Teks Halaman.
****

Oleh:
Prof. Dr. M. Quraish Shihab
Perhatikanlah
kesatuan logis dan keserasian yang menggumkan dalam paparan al-Quran menyangkut
siapa yang haram dikawini, seperti termaktub dalam surah al-Nis’ ayat 22-23.
Ayat tersebut –dalam satu redaksi—menuturkan secara rinci, menyeluruh, lagi
tidak mengabaikan sesuatu. Disamping itu, ayat tersebut disusun dengan amat
sistematis disertai syarat dan kondisinya serta petunjuk menyangkut siapa yang
haram dikawini.
Tak
dapat disangkal bahwa menyusun urutan semacam ini bagi ilmuwan merupakan suatu
olah nalar yang tidak mudah, apalagi bisa disusun secara spontan, sebagaimana
halnya keadaan wahyu yang diterima oleh Nabi Muhammad. Hal ini karena uraian
ayat di atas berkaitan dengan tiga belas kelompok yang berbeda.
Perhatikanlah
bagaimana ayat di atas menguraikan kelompok-kelompok tersebut secara berurutan
ke bawah: ibu, anak perempuan, saudara perempuan, anak saudara laki-laki, anak
saudara perempuan, kemudian anak perempuan saudara perempuan yang memiliki
hubungan keakraban langsung, kemudian perempuan yang menyusukan, lalu saudara
perempuan sesusuan dan setelah itu disusul dengan keharaman mengawini mertua,
menantu, dan saudara istri.
Diamati
pula, bagaimana ayat di atas menyampaikan runtutan kelompok-kelompok tersebut
dengan mendahulukan penyebutan laki-laki dari perempuan, dan menyebut hubungan
kekerabatan dengan suami sebelum menyebut hubungan kekerabatan dengan istri,
sambil mendahulukan yang lelaki.
Dalam
al-Quran suraj al-An’am ayat 83-86, Allah menyebutkan nama 18 nama, tetapi
terlihat bahwa penyebutan nama-nama mereka disusun bukan atas dasar masa
kehadiran mereka di pentas kehidupan, juga tidak atas dasar keutamaan dan
derajad mereka.

****

Yang Harus Dikerjakan.
Jawablah pertanyaan-pertanyaan berikut berdasarkan tulisan tentang susunan ayat al-Quran di atas.
1. Uraian ayat tentang siapa yang haram dikawini berkaitan dengan berapa kelompok yang berbeda?
2. Dalam runtutan kelompok-kelompok tersebut, penyebutan siapa yang didahulukan, laki-laki atau perempuan?
3. Berapa nama yang disebutkan Allah dalam surah al-An’am ayat 83-86?

Data Mentah.
****

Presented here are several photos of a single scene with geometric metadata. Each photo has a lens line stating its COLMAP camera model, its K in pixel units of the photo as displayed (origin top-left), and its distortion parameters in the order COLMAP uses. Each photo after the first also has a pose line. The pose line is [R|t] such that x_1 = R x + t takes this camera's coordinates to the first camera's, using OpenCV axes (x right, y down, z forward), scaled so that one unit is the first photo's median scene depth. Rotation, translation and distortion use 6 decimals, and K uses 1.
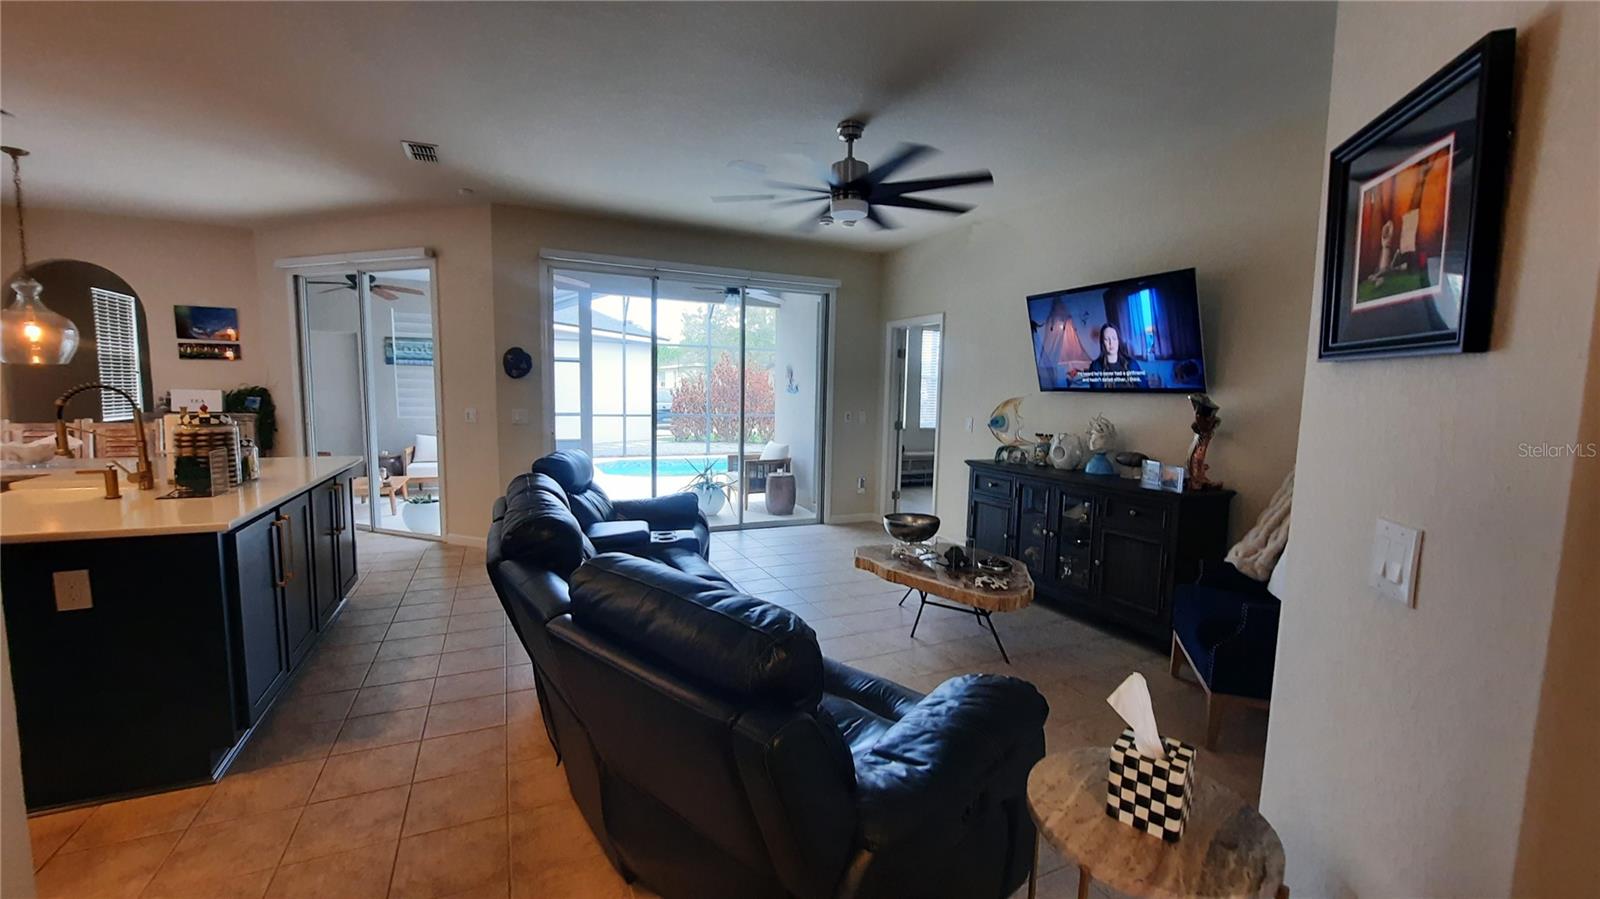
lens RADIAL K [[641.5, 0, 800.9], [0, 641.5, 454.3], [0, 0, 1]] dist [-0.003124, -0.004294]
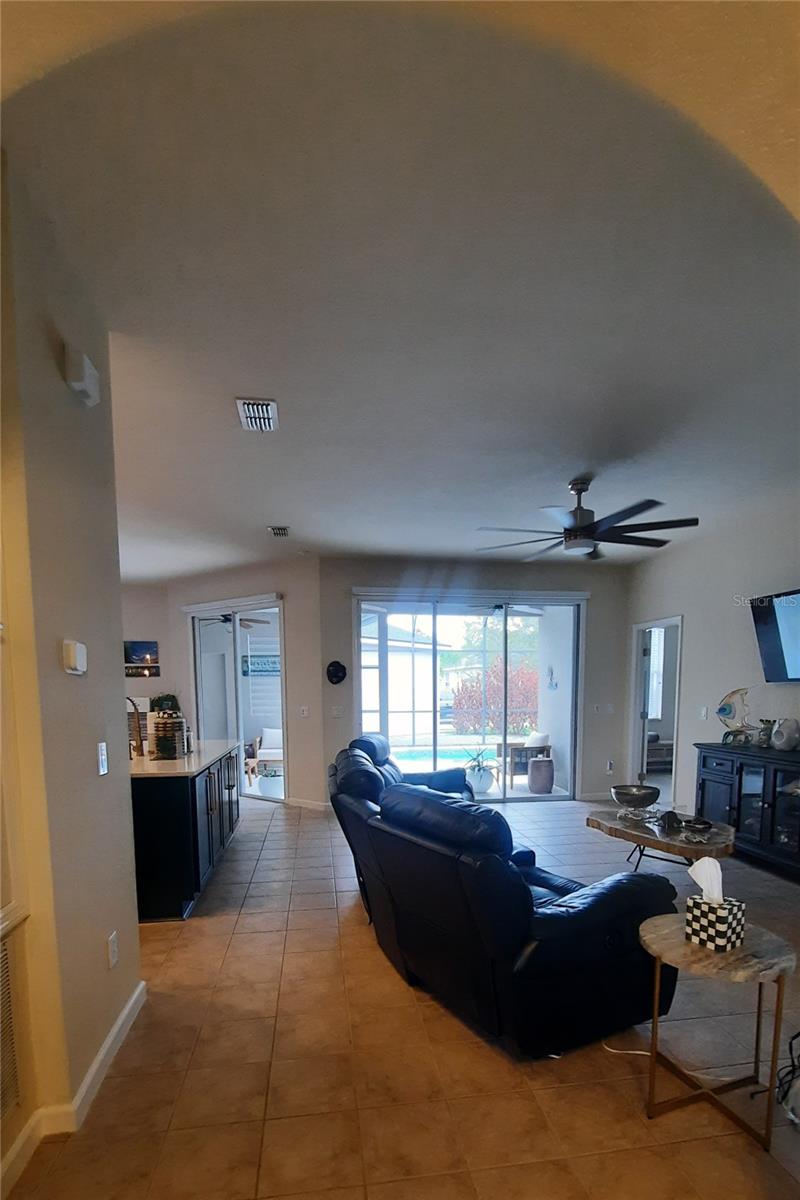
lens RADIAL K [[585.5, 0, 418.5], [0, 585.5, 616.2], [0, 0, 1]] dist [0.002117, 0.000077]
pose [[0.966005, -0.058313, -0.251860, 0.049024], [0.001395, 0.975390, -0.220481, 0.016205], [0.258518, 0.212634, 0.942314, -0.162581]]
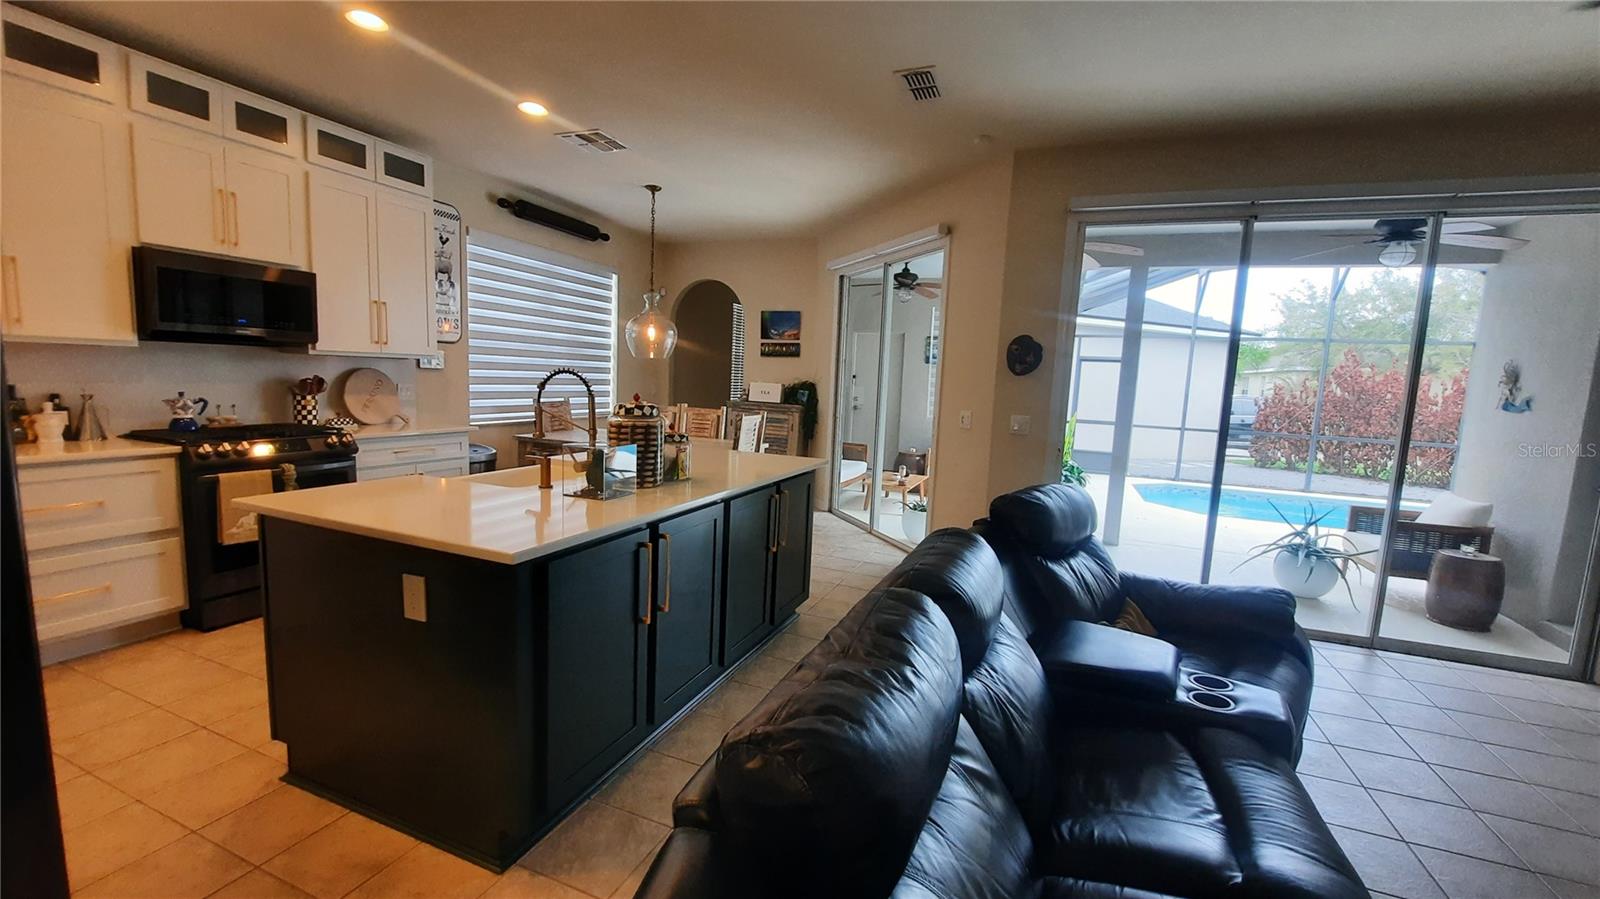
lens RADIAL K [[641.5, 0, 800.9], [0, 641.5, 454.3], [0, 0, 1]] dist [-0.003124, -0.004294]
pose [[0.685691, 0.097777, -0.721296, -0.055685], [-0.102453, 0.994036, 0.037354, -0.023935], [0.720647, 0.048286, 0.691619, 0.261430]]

****

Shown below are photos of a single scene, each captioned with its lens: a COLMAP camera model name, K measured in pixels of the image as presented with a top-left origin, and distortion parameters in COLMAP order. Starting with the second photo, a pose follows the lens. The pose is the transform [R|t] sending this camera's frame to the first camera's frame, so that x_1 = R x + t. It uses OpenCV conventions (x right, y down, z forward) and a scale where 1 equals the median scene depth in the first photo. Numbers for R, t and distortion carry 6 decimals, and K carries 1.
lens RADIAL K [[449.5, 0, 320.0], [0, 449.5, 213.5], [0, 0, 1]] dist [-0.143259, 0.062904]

****

Hasil Tugas.
1. Uraian ayat itu berkaitan dengan tiga belas kelompok yang berbeda.
2. Penyebutan laki-laki didahulukan dari perempuan.
3. Allah menyebutkan 18 nama.